The closest thing I could come up with is something like the one below.

struct Node : std::pair <int, Node *>
{};

Node n;
n.second = &n; // A cyclic linked-list.

Wednesday, July 09, 2008

return void

I thought it would be interesting to discuss a subtle C/C++ interview question I learned recently. Question is deceptively simple: "Can you write a return statement in a function that returns void?" The answer is "Yes! You can return void!" The following program seems to be a valid C/C++ program.

static void foo (void) { }
static void bar (void) {
return foo(); // Note this return statement.
}
int main (void) {
bar();
return 0;
}

I tested it using gcc4 and VS9. With -ansi and -pedantic compiler options for gcc, it throws just a warning pointing at line #5.

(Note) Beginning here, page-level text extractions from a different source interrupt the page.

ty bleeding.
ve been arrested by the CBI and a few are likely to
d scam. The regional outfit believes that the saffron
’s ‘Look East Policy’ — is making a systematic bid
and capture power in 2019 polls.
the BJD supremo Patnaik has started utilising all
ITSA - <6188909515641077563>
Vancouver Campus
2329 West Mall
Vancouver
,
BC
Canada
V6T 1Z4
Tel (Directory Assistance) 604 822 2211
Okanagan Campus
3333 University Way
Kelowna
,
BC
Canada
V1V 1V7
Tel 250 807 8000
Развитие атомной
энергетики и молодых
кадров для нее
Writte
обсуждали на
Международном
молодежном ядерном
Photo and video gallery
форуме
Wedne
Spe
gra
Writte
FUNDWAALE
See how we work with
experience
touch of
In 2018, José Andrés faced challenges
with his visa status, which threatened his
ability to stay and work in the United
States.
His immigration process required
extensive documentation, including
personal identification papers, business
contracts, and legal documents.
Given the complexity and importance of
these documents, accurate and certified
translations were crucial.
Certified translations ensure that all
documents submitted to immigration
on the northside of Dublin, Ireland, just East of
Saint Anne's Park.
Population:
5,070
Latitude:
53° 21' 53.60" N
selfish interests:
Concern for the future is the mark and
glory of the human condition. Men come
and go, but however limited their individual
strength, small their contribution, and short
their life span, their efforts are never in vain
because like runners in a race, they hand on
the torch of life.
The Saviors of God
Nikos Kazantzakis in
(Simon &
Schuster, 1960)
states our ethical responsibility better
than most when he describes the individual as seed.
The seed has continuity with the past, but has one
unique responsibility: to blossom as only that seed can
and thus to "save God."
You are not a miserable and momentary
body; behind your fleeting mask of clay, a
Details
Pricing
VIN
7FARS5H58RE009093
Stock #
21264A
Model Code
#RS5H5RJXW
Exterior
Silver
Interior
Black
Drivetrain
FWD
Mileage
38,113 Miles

return_void.c:5: warning: return with a value, in function returning void

Although use of such a feature is not clear in a C program, it is particularly useful while using templates. Consider,

template <class T>
T FOO (void) {
return T(); // Default construction
}

template <class T>
T BAR (void) {
return FOO<T>(); // Syntactic consistency. Same for int, void and everything else.
}

int main (void) {
BAR<void>();
}

It suddenly makes sense when templates are in picture. Take home point: Syntactic consistency is of paramount importance for supporting generic programming and writing generic libraries.

Saturday, June 14, 2008

Non-Virtual Interface and the Fragile Base Class Interface Problem

A new writeup on Non-Virtual Interface (NVI) idiom has been written on More C++ Idioms wikibook. In the writeup, I discuss the relationship of NVI with the Fragile Base Class (FBC) problem, which can silently break perfectly good derived classes because of some innocuous changes in the base class.